Applicants told the paper they have been left in unfamiliar countries “wrestling with the complex application process” and hindered further by “difficulties uploading crucial documents or the application website was crashing”. Others have complained that there are “no appointment slots available to finalise their applications” or found themselves being asked to “post supporting documents to an office in Wandsworth”.
And Ukrainian refugees arriving in Calais have faced uncertainty and delays, with almost 600 refugees stuck in the French port town, reported the BBC. Many said they have been turned away at the border for “for lack of paperwork”. The French authorities told the broadcaster that “almost 300 people have been turned away while trying to cross to the UK”.
Some refugees told the BBC that they had been told to go to Paris to apply for the visa, where they have “faced a wait of more than a week” for an appointment.
On Monday, Home Secretary Priti Patel denied that refugees were being turned back in the French port town, and said her department was in the process of setting up an application centre. “We have staff in Calais, we have support on the ground. It is wrong to say we’re just turning people back, we’re absolutely not, we’re supporting those that have been coming to Calais,” she said.
But the Daily Mirror’s chief reporter Andy Lines tweeted a picture of a poster in a youth hostel in Calais that appeared to suggest that visas would not be delivered to the town, and directed people to fill out an online form before going to visa centres in Paris or Brussels.
Shadow Home Secretary Yvette Cooper has criticised the number of visas issued for Ukrainian refugees as “shockingly low and painfully slow”.
After the publication of the Home Office figures, she tweeted: “Just 250 since yesterday. At this rate it would be weeks before many families reunite. Urgent action needed.”
She also questioned why there were so many reports of Ukrainians in the French town unable to apply for a visa because there was no official available to process applications, reported The Guardian.
“I hope the home secretary is going to deliver some of the promises she has made, but there is a huge gap between the rhetoric and the reality that is badly, badly letting Ukrainian families down,” Cooper said.
Labour leader Sir Keir Starmer said the government should be offering a “simple route to sanctuary” for those feeling Ukraine, and criticised the Home Office as “in a complete mess”, said the BBC.

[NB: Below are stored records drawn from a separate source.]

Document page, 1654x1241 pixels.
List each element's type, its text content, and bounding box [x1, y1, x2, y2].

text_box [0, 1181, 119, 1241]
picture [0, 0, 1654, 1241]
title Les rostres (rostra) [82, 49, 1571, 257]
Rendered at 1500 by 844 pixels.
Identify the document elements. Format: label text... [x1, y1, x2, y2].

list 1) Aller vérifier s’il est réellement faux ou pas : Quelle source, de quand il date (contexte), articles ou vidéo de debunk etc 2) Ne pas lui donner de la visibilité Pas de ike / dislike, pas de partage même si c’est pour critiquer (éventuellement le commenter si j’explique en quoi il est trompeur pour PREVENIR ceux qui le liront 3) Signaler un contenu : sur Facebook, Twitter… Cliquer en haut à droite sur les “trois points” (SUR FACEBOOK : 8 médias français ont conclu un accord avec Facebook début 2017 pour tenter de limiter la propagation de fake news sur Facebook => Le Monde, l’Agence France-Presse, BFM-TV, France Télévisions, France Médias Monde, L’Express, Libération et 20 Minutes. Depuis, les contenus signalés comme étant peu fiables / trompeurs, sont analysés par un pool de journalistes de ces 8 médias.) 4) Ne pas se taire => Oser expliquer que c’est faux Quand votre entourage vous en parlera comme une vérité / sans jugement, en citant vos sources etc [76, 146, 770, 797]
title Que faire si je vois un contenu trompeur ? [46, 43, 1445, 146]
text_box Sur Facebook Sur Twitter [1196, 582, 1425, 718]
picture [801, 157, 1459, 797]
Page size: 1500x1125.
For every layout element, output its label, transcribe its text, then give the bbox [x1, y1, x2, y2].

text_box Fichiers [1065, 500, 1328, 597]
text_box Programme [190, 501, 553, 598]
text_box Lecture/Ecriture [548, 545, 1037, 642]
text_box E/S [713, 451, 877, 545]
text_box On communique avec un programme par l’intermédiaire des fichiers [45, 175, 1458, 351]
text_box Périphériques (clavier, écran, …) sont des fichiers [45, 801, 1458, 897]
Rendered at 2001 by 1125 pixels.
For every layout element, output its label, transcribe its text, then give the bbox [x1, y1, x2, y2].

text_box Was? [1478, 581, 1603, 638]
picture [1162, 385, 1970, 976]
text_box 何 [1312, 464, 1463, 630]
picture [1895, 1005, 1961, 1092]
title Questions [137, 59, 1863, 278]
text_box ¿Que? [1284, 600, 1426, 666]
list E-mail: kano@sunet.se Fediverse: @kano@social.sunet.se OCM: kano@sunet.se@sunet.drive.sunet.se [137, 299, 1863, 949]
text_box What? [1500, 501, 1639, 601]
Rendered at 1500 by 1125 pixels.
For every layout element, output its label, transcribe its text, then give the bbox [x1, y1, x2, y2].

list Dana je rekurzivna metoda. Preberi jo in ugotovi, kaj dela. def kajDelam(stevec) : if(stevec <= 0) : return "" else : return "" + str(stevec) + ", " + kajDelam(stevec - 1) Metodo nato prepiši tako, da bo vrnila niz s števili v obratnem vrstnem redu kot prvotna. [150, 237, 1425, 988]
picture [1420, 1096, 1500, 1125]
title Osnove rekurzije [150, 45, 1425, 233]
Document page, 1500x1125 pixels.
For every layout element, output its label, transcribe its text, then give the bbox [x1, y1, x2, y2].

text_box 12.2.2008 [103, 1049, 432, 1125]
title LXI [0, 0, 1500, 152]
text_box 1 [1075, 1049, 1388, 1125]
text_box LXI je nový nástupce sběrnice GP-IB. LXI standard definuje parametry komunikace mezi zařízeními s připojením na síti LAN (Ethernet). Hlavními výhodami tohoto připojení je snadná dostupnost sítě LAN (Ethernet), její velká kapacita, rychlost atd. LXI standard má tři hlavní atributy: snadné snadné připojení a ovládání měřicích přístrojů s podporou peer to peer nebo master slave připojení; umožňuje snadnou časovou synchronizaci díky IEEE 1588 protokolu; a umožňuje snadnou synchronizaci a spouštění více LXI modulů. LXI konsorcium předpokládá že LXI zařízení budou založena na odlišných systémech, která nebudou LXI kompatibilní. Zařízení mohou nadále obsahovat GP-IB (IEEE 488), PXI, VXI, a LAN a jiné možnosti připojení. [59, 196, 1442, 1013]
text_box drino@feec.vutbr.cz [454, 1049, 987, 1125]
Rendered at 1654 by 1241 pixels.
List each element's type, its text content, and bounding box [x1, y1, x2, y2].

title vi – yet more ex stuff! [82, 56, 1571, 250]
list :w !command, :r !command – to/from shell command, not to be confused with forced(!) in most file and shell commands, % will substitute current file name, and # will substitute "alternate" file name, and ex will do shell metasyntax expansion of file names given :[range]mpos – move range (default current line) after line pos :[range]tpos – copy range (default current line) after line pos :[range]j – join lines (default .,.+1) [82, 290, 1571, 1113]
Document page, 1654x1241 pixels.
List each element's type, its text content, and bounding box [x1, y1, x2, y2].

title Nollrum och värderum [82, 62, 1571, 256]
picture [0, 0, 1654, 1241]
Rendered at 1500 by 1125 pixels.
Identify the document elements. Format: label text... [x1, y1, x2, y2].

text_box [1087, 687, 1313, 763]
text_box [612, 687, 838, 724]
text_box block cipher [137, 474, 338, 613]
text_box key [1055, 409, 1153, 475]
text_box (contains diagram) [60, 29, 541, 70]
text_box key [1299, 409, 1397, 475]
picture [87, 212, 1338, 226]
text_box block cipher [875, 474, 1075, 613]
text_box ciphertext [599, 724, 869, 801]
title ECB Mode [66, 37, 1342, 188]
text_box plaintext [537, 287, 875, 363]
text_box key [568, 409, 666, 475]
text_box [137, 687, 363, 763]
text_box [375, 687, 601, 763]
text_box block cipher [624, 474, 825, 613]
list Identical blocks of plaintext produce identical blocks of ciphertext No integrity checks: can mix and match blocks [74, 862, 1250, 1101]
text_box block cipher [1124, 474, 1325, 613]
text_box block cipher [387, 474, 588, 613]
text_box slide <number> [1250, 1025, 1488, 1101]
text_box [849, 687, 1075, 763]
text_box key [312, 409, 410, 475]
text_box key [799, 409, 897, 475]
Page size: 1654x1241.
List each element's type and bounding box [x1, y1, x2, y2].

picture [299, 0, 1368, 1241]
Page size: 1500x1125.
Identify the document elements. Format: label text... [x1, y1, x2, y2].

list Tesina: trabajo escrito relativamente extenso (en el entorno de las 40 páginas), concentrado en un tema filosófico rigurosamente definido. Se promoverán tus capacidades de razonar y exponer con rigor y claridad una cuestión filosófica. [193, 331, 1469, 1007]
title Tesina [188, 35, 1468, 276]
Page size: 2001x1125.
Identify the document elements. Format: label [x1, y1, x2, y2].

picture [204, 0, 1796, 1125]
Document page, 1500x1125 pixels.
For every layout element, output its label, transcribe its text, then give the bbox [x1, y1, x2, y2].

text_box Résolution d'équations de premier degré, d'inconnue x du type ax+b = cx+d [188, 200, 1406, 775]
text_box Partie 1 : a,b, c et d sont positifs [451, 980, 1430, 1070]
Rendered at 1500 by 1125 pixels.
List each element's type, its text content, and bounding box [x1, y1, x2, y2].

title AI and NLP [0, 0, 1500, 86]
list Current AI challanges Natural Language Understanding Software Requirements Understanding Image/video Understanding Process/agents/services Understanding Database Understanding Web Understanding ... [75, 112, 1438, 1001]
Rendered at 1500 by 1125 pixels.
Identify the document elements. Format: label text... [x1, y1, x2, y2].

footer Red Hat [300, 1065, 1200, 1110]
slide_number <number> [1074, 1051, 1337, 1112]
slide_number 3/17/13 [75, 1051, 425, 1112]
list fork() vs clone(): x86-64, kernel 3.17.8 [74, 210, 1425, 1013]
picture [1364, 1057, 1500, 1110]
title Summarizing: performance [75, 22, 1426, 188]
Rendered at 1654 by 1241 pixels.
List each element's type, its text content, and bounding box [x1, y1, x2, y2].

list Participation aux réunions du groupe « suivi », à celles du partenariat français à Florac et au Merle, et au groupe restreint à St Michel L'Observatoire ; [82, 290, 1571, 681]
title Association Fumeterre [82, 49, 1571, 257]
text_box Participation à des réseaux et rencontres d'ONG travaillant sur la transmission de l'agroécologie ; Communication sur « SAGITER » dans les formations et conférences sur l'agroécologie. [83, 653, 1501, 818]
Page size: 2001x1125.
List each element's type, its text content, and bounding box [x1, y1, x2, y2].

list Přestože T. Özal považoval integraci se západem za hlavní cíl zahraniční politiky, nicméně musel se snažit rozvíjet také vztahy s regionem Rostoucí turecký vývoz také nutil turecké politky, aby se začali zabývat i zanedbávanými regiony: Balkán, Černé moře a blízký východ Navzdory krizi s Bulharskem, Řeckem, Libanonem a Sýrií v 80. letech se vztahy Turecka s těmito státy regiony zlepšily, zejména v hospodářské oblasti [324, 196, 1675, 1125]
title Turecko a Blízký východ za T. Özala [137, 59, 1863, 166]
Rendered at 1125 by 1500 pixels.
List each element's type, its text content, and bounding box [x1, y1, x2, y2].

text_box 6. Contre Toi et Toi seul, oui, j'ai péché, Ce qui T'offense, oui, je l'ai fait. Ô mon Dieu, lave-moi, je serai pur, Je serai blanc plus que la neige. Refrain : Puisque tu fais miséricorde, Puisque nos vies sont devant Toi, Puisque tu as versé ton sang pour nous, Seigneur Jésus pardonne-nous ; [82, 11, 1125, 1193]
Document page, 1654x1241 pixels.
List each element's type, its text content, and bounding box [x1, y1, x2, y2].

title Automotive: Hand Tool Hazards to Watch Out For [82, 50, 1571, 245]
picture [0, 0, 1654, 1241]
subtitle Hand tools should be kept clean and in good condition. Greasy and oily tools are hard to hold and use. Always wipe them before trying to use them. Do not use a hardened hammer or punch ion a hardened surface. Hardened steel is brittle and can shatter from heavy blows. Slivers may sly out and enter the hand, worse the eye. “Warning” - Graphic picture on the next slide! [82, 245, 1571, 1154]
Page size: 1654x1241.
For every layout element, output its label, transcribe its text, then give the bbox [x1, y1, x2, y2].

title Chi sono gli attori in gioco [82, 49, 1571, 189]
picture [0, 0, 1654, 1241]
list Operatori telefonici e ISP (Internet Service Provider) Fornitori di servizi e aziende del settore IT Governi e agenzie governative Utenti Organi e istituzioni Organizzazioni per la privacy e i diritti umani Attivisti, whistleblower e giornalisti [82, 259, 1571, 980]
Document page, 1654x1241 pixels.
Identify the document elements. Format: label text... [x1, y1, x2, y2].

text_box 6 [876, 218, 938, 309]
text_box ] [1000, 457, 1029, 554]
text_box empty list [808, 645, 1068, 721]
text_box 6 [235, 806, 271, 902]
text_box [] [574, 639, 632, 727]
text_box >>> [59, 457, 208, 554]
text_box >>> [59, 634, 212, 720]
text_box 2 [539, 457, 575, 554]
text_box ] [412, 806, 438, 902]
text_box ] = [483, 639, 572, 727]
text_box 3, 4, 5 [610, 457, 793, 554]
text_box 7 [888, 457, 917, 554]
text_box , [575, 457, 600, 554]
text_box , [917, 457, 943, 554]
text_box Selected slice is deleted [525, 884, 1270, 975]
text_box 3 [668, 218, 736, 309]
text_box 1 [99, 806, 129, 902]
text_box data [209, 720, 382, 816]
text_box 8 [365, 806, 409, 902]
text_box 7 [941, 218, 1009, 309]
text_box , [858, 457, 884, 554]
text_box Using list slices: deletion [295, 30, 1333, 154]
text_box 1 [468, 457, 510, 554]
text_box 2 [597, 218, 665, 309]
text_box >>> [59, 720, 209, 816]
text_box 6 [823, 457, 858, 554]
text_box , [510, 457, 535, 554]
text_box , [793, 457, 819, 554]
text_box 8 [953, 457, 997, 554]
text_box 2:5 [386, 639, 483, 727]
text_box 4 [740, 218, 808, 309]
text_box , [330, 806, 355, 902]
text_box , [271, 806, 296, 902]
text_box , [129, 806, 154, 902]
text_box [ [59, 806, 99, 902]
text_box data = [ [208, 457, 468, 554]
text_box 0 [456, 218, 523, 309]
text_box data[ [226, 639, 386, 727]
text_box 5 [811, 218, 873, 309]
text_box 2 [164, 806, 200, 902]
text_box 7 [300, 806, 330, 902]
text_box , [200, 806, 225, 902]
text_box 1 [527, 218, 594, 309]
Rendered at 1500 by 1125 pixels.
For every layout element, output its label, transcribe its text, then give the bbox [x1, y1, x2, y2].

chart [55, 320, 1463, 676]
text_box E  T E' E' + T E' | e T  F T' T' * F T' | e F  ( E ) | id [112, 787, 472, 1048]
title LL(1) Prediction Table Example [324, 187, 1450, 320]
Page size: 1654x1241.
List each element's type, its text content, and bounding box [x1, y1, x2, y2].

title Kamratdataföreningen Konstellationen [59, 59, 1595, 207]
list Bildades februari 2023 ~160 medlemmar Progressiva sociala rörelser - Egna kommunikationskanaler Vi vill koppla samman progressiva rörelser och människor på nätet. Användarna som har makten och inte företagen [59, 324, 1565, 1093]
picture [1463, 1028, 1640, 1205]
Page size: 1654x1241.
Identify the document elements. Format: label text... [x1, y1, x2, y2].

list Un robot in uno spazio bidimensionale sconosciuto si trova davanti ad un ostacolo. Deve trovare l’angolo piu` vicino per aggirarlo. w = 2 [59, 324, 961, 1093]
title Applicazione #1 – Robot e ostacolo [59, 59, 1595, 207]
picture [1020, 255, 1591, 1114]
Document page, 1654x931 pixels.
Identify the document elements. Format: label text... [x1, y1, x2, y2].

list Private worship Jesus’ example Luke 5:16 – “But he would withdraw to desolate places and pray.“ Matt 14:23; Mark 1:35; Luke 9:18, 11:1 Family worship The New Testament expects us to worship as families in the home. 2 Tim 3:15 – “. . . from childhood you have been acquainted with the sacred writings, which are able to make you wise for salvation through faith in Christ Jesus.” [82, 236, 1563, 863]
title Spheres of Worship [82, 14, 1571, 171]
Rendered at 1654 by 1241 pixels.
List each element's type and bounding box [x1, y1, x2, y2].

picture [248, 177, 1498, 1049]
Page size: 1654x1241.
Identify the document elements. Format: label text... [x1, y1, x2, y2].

Meanwhile, Amnesty International UK suggested “history is repeating itself” after the response to last year’s crisis in Afghanistan.
Refugee and migrant rights director Steve Valdez-Symonds said the Home Office was “once again too slow and too bureaucratic in response to a refugee crisis that almost everyone saw coming”.
The UK visa routes open to Ukrainian refugees
Under the UK’s recently extended family visa scheme, Ukrainians with parents, grandparents, children and siblings already in the UK are allowed to stay for up to three years.
Another route for Ukrainian refugees is through sponsorship by an individual or business.
But the offer “does not match that of EU countries”, said ITV. Some have already waived visa rules for Ukrainian refugees, allowing them to enter EU countries for up to three years without first having to seek asylum.
It is thought that Patel could be examining “legal options” to create a “humanitarian route”, which would offer all Ukrainians seeking refuge the right to come to the UK, whether or not they have family ties to the UK, in a scheme similar to the EU’s.
But Prime Minister Boris Johnson appeared to talk down the possibility of such a route being introduced, telling reporters on Monday: “What we won’t do is have a system where people can come into the UK without any checks or any controls at all, I don’t think that is the right approach,” the Independent reported.
“But what we will do is have a system that is very, very generous,” he added.
Johnson continued: “As the situation in Ukraine deteriorates, people are going to want to see this country open our arms to people fleeing persecution, fleeing a war zone.
“I think people who have spare rooms who want to receive people coming from Ukraine will want us to have a system that enables them to do that. And that is already happening.”